‘My organs turned to concrete after botched weight loss surgery’
A woman who suffered from a botched weight loss surgery saw her organs ‘turn to concrete’ which left her unable to eat for two years.
Pinky Jolley, 46, travelled to Turkey for gastric sleeve surgery in 2022 after feeling unhappy with her 17st 11lb weight and her diabetes diagnosis.
"They totally botched the operation and left my insides so infected they were all hard and like concrete the doctors said," Jolley explains.
"It's been a horrible ordeal. I just want to be well again. Looking back it was so cheap that I really should have thought twice but I just got so swept up."
Jolley had been told to lose weight after medical complications left her in a wheelchair. She raised £2,100 via GoFundMe for the accommodation, flights, and surgery.
The surgery saw 85% of her stomach removed – but she suffered from intense stomach pain, vomiting, and dehydration straight after the surgery.
Four days after the procedure, Jolley returned home to the Wirral in Merseyside where her GP recommended an immediate visit to the hospital.
A CT scan revealed that a serious leak in her stomach had led to an infection, which left a ball of ‘concretised pud’ inside of her.
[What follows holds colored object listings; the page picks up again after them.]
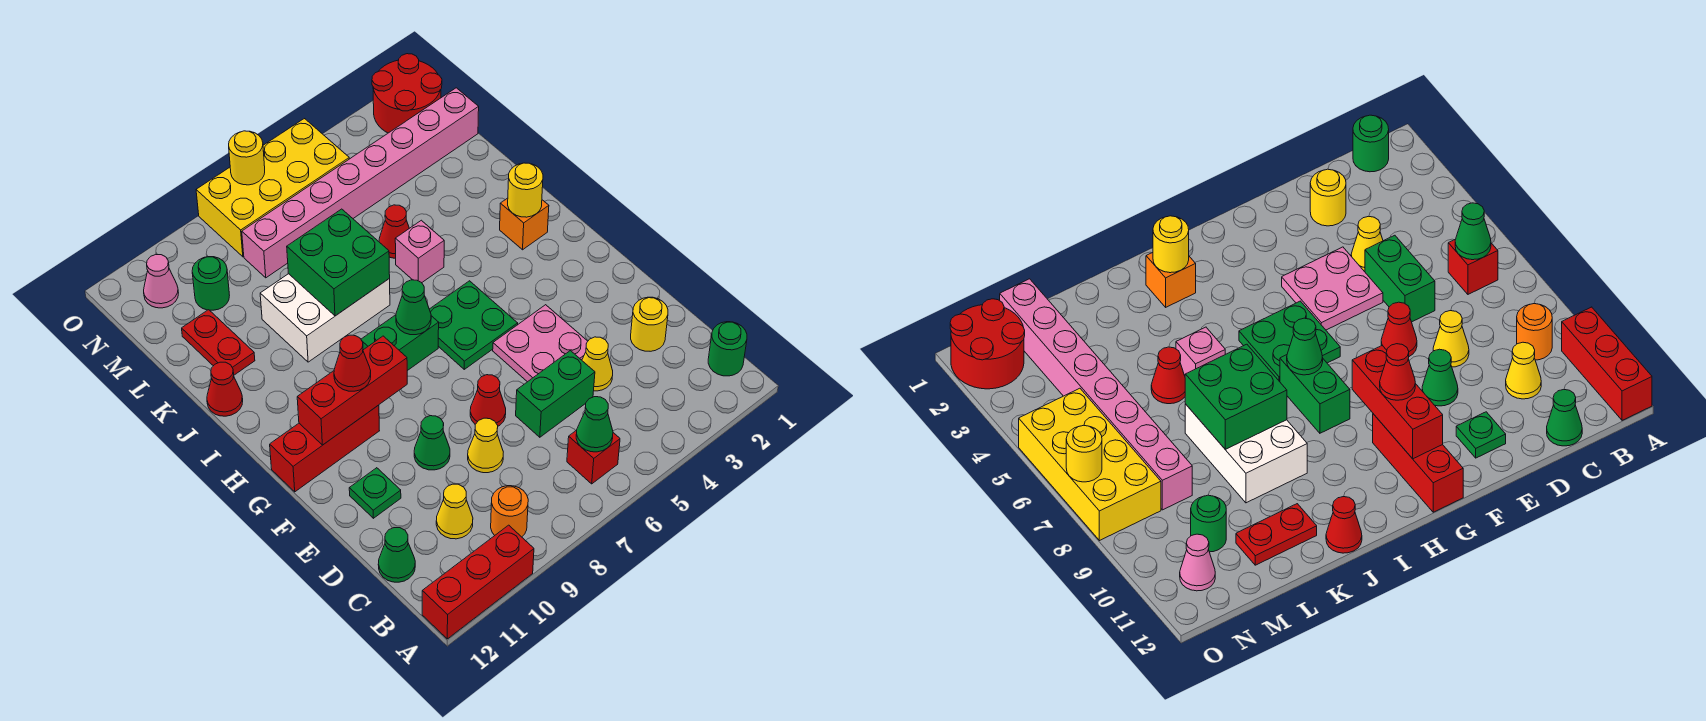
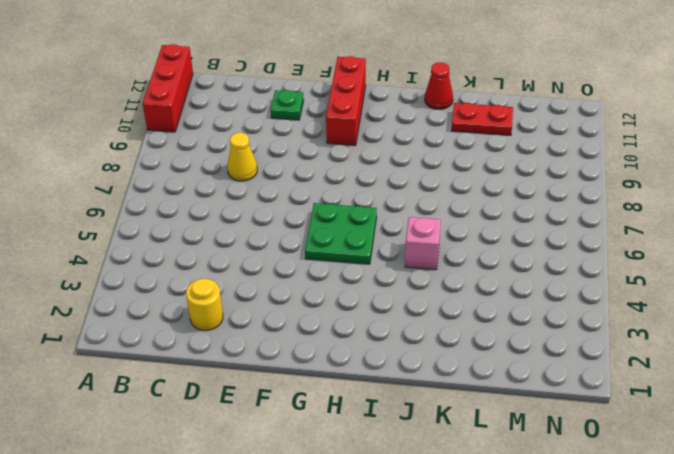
none -> green round brick B1 level 1
none -> red brick B6 level 1
none -> orange round brick B9 level 1
none -> yellow cone C10 level 1

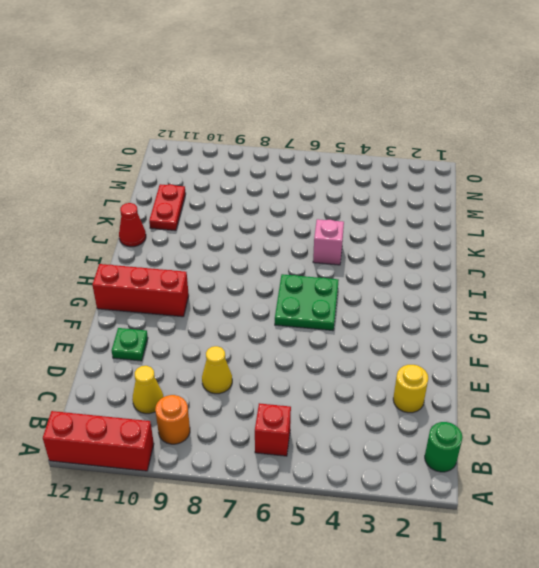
none -> green cone C12 level 1
none -> yellow cone D4 level 1
none -> green brick D5:D6 level 1
none -> pink plate E4:F5 level 1

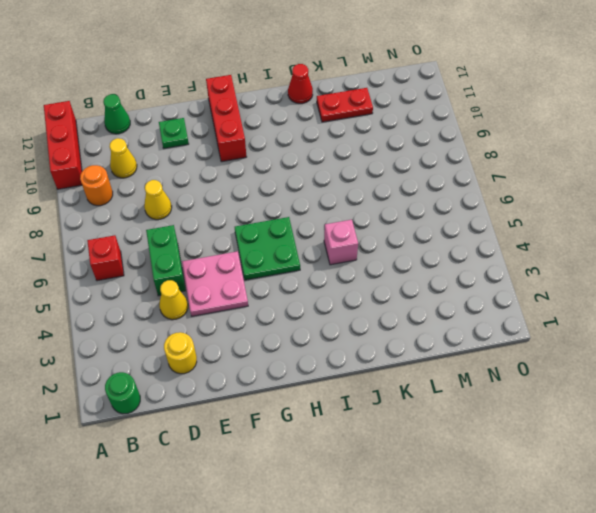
none -> red cone E7 level 1
none -> green cone E9 level 1
none -> green brick H7:H8 level 1
none -> orange brick I2 level 1

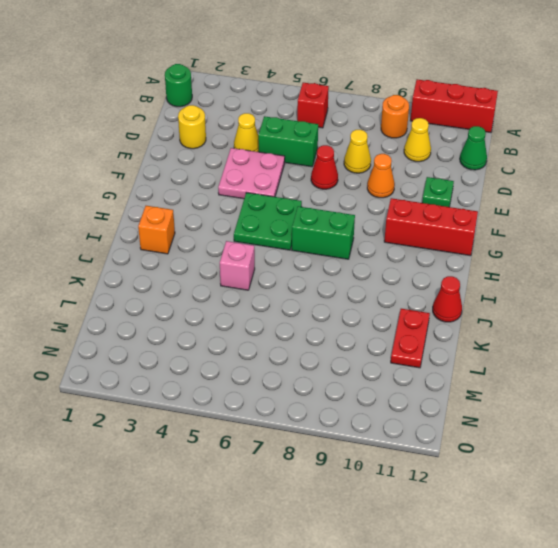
orange cone E9 level 1 -> green cone E9 level 1
none -> white brick J7:K9 level 1
none -> red cone K5 level 1
none -> pink brick M1:M8 level 1
none -> green round brick M10 level 1

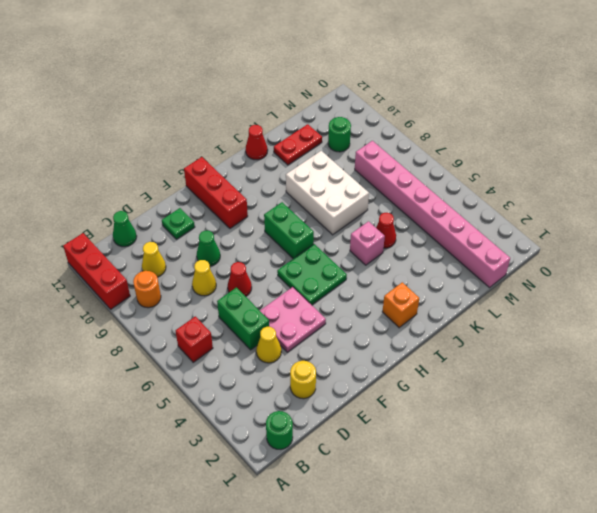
none -> red round brick N1:O2 level 1
none -> yellow brick N5:O8 level 1
none -> pink cone N11 level 1
none -> green cone B6 level 2

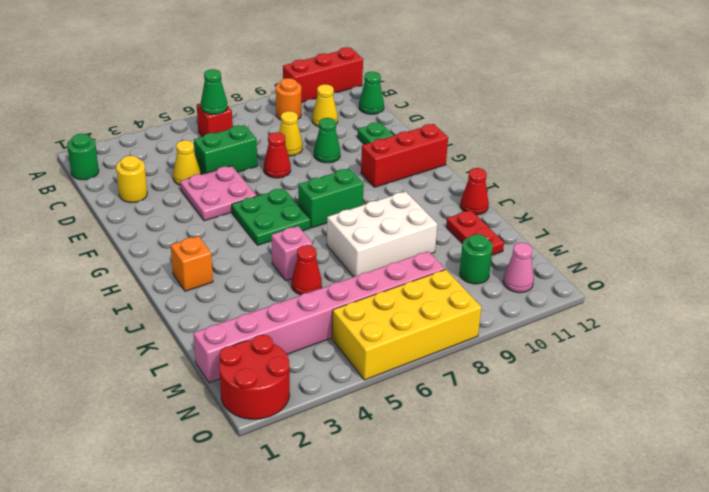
none -> red brick G9:G11 level 2
none -> green cone H7 level 2
none -> yellow round brick I2 level 2
none -> green brick J7:K8 level 2

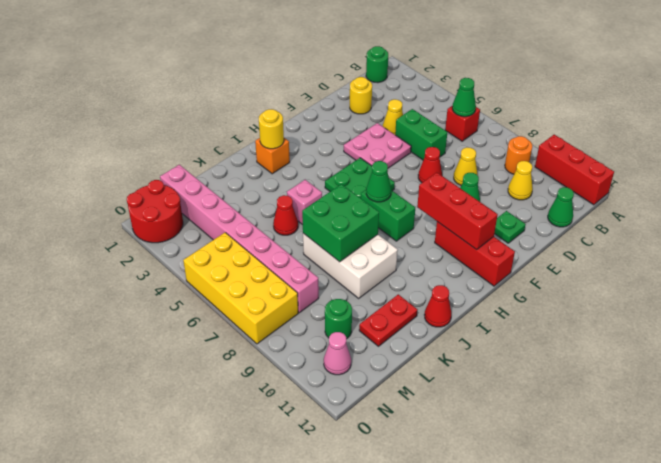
none -> yellow round brick O7 level 2
none -> red cone G10 level 3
She then underwent emergency life-saving surgery in January last year which involved three doctors ‘jet-washing’ the inside of her stomach.
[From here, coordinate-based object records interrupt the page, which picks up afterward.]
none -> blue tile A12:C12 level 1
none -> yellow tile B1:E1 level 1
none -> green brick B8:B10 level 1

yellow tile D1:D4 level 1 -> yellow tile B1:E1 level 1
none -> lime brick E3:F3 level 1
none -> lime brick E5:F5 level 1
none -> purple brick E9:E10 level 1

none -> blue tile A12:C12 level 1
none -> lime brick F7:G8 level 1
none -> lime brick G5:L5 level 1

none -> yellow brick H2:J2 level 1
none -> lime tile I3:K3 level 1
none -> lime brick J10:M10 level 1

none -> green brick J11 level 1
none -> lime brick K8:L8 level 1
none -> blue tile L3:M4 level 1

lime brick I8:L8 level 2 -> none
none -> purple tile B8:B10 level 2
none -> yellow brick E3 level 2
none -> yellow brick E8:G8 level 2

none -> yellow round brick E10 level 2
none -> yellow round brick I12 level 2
Since the operation, Jolley has been using a feeding tube to eat and was told that she may never eat solid food again.
However, she received a pioneering operation this week to build her a new stomach. The surgeons also released her colon, liver and spleen which were stuck and out of position.
"I know that it won’t correct everything and it won’t be a cure, but I will be able to eat again," she says.
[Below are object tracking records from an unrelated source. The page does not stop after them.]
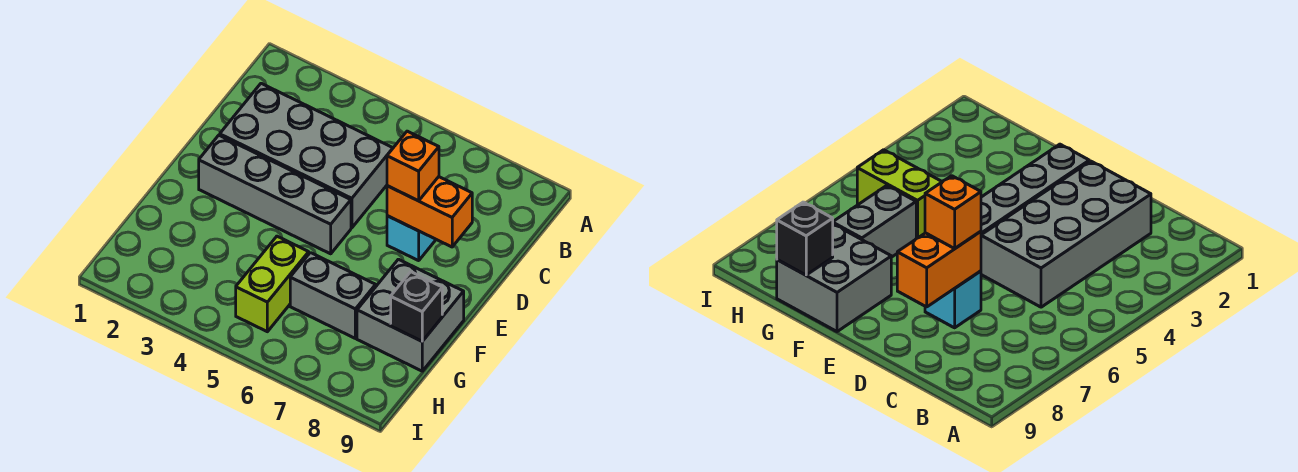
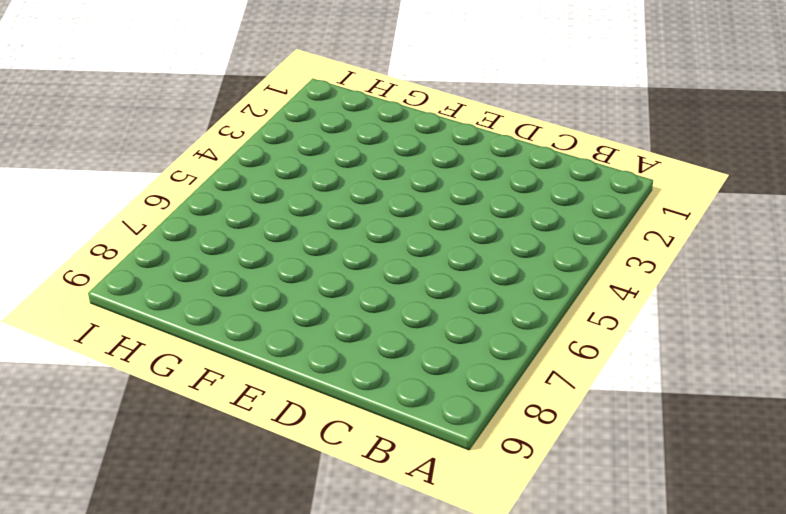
none -> grey brick C2:D5 level 1
none -> cyan brick D7 level 1

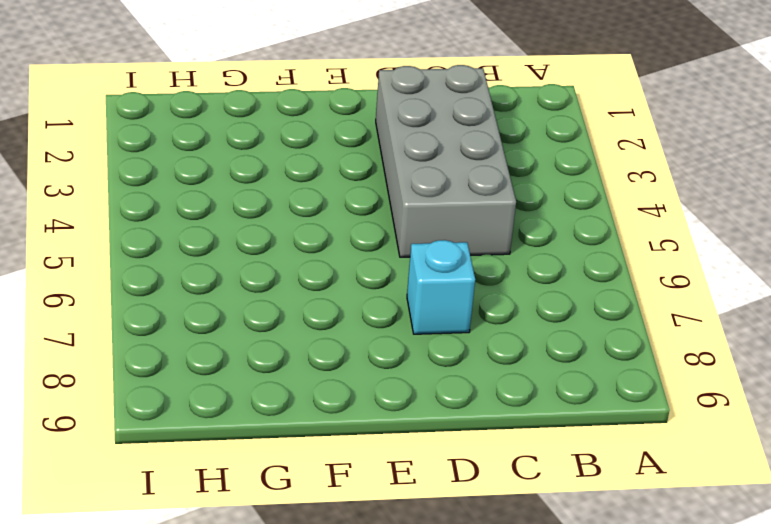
none -> grey brick E2:E5 level 1
none -> grey brick F8:G9 level 1

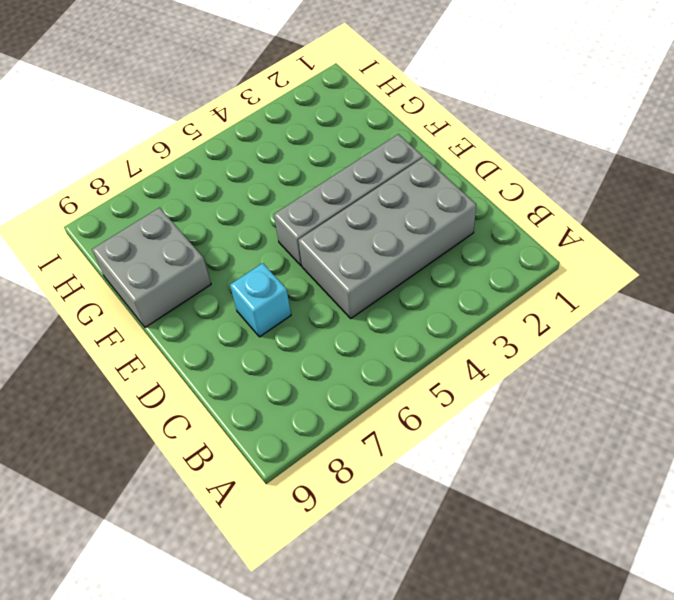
none -> lime brick G5:H5 level 1
none -> grey brick G6:G7 level 1

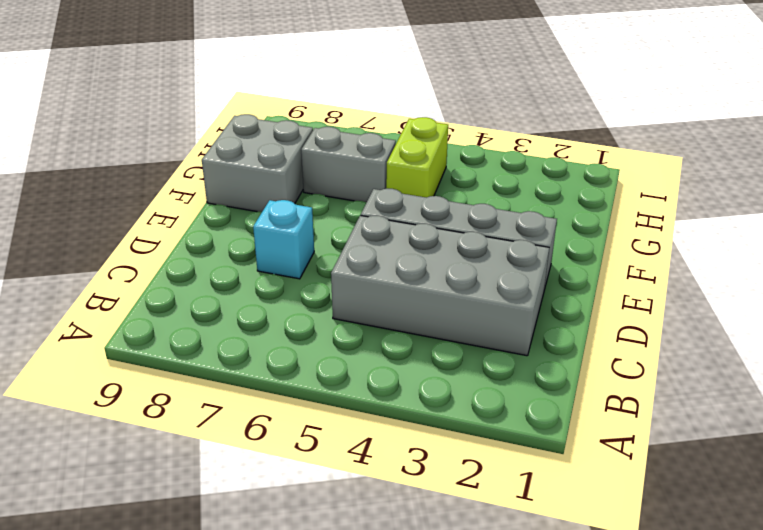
none -> orange brick D7:D8 level 2
none -> black brick G9 level 2

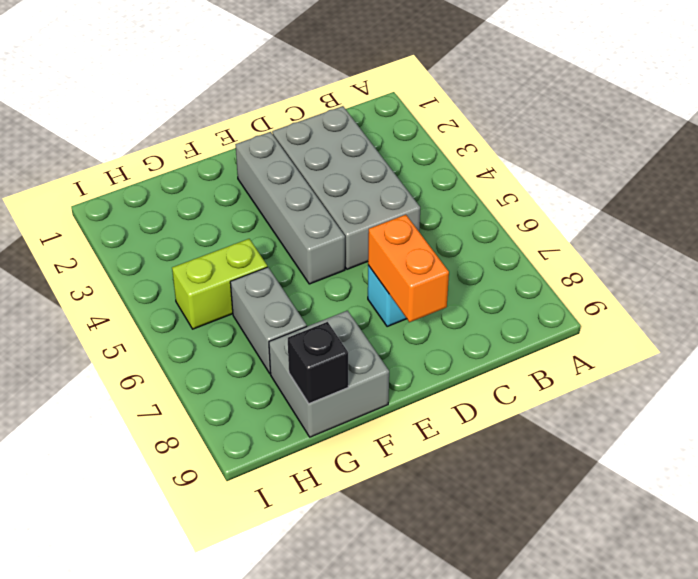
none -> orange brick D7 level 3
"I will be able to go out with friends, to have a life. I feel misled and upset that something that was meant to help has caused me so much suffering.
"I lost four stone in four weeks because my stomach was so tiny. I wanted to lose eight stone within two years. I've had to have a feeding tube to help but everything is so painful."
Jolley wants to celebrate her new stomach by eating her favourite dish of garlic mushrooms and cheese.
After not being able to eat solid foods for over two years, Jolley now weighs 11.5st and went from a size 24 to a size 18.
Professor Rishi Singhal, who performed the stomach restoring surgery, said that Jolley’s stomach was "like cutting through concrete".
"This is normally routine surgery but because of the state of her insides, on a scale of one to 10, this is an 11,” he added. "Surgeons elsewhere in the NHS have declined to do it.
"We have to try to avoid the septic mass – if we cut into it, then she could become septic very quickly and die."
According to the British Obesity and Metabolic Surgery Society (BOMSS), around 5,000 Brits travel abroad for weight loss surgery each year, while 4,500 have it on the NHS.